Table configured as a vector store with an index name travel_itinerary_builder.
API keys created and stored as n8n credentials.
A Cohere account:
API key configured in n8n for the Embeddings node.
An OpenAI API key (or another supported LLM provider) for the Chat node.
A Google account with:
Sheets API credentials configured in n8n.
Target Sheet ID and a tab named Log.
A reachable Webhook URL:
For local development, use a tunneling solution like ngrok to expose the Webhook endpoint.
5. Node-Specific Guidance & Tuning
5.1 Text Splitter Node
Increase chunkSize if the LLM needs more context per chunk.

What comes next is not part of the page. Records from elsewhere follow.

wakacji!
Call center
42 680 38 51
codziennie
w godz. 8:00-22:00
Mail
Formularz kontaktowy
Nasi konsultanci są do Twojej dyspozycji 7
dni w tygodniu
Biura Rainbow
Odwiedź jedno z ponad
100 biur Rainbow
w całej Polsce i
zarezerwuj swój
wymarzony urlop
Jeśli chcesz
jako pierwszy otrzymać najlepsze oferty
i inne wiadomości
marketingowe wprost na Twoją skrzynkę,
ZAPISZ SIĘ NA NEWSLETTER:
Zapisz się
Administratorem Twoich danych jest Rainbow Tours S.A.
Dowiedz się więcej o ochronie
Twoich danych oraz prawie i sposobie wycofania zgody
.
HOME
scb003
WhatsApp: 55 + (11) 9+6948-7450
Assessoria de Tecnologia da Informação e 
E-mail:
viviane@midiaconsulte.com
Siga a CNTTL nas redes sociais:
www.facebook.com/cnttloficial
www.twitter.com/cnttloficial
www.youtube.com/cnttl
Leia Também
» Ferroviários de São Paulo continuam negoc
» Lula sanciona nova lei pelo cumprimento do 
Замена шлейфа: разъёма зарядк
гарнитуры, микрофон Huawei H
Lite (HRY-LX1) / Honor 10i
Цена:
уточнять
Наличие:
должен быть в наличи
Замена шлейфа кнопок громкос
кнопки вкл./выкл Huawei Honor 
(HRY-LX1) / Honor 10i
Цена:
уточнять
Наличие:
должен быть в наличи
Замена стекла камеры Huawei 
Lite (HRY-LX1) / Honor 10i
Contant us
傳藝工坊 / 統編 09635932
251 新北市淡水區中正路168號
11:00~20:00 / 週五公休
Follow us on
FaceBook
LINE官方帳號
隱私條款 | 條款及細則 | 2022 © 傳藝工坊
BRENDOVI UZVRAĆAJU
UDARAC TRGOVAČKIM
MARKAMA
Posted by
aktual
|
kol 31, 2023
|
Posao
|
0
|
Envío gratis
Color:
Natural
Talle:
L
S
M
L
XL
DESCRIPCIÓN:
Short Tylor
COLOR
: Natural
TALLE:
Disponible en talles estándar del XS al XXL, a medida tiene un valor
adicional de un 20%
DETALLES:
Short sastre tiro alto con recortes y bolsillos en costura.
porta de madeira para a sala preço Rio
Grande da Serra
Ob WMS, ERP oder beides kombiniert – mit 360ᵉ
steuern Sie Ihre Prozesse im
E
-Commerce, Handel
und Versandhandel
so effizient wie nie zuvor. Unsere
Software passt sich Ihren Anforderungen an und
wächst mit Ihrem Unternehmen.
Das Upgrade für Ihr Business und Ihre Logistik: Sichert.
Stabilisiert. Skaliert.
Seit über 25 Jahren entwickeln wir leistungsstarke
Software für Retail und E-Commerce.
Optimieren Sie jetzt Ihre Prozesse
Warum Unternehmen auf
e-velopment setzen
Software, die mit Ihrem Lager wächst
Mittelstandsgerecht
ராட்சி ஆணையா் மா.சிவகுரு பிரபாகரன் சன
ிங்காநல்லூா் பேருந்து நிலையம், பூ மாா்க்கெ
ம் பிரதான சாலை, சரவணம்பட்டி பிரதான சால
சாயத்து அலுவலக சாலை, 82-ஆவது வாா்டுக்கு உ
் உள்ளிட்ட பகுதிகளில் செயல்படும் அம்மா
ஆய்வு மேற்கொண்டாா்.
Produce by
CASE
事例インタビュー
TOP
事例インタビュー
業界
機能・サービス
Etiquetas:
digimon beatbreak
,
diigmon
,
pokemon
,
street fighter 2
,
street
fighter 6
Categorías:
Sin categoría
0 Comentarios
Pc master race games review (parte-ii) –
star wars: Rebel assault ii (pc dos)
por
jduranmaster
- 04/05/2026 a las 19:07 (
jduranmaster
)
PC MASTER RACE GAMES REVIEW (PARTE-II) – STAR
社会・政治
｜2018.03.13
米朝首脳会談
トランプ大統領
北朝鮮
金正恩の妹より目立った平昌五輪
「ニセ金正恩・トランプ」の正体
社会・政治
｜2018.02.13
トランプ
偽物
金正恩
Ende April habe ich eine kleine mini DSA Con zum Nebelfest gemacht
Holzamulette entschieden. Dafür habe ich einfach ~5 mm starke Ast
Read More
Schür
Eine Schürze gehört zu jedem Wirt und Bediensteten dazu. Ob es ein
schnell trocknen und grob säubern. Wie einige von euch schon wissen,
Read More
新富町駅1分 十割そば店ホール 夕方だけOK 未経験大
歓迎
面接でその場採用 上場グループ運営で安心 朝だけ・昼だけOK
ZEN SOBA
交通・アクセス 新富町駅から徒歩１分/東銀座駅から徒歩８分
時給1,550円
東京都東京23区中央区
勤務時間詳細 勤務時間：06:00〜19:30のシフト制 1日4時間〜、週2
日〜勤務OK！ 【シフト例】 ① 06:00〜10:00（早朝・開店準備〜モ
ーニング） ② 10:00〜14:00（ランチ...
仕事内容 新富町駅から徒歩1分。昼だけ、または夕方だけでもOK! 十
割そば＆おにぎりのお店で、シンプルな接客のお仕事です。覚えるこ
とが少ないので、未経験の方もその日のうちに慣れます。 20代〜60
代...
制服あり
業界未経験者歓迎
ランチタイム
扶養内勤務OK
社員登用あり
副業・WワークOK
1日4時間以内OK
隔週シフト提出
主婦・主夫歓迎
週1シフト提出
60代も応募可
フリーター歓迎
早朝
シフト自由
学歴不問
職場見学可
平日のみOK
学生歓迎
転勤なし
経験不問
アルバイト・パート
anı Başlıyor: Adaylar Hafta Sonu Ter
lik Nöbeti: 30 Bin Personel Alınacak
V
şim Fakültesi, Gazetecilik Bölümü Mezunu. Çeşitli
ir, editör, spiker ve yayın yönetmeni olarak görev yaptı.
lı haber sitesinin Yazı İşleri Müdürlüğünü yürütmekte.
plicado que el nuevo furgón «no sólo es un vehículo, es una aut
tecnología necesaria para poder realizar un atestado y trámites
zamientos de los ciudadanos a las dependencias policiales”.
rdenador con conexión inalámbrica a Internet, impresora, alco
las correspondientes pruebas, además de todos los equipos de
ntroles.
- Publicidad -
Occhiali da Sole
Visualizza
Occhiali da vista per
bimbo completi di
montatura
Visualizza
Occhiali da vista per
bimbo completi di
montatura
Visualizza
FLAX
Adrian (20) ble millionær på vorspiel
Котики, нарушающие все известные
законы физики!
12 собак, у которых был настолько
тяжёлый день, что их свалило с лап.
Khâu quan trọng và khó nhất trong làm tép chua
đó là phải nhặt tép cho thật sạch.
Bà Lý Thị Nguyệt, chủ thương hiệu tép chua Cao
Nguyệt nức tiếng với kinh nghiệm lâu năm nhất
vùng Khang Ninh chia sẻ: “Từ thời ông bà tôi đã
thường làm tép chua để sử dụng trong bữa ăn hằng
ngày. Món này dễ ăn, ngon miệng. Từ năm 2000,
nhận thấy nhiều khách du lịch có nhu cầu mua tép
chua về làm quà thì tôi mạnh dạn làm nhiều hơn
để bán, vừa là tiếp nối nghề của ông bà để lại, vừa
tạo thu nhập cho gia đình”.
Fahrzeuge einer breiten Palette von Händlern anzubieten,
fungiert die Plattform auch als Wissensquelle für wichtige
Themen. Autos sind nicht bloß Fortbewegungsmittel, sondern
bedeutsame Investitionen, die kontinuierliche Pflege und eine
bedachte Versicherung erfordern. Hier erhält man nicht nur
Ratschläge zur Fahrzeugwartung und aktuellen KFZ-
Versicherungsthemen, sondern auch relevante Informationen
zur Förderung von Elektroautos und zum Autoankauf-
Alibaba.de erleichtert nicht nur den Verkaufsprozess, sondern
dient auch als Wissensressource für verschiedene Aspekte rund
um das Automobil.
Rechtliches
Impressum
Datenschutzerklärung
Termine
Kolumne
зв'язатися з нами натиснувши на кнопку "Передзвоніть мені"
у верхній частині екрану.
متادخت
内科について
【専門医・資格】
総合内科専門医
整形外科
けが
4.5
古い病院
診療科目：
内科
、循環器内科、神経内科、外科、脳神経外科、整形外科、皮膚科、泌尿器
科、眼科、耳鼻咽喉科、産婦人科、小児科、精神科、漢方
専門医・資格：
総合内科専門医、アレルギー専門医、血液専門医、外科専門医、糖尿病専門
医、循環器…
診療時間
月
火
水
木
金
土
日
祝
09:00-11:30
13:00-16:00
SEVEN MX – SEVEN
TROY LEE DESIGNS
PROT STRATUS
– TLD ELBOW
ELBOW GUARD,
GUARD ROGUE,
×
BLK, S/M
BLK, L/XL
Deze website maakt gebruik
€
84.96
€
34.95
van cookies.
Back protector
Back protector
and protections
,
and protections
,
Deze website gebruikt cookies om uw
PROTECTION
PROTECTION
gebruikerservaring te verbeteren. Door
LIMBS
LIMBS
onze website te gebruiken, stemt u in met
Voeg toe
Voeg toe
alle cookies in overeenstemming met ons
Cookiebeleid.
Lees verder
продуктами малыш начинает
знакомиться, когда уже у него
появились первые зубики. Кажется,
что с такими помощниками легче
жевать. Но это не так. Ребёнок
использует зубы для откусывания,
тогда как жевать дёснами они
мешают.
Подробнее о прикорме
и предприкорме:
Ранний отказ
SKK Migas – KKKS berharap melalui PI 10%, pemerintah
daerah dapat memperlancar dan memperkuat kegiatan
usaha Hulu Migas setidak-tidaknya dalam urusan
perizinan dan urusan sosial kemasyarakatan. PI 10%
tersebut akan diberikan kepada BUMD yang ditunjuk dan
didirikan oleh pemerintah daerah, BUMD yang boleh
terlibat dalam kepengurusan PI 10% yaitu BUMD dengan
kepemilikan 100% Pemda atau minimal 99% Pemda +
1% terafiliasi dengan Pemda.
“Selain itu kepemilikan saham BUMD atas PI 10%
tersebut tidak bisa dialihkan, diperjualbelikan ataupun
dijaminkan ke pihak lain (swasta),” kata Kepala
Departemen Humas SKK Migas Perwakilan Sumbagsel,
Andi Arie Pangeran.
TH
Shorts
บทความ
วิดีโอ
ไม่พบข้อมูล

Decrease chunkSize if embedding calls become too large or slow.
Adjust chunkOverlap to reduce duplicated information while still preserving continuity between chunks.
5.2 Cohere Embeddings Node
Select a model optimized for semantic similarity tasks over descriptive travel content.
Use batching when embedding many chunks in one run to reduce network overhead.
5.3 Supabase Vector Store
Keep the index name consistent (travel_itinerary_builder) across Insert and Query operations.
Persist rich metadata:
Chunk source (user input vs. guide)
User ID
Destination and language
Timestamps
Monitor storage and query costs as the dataset grows and adjust retention policies if required.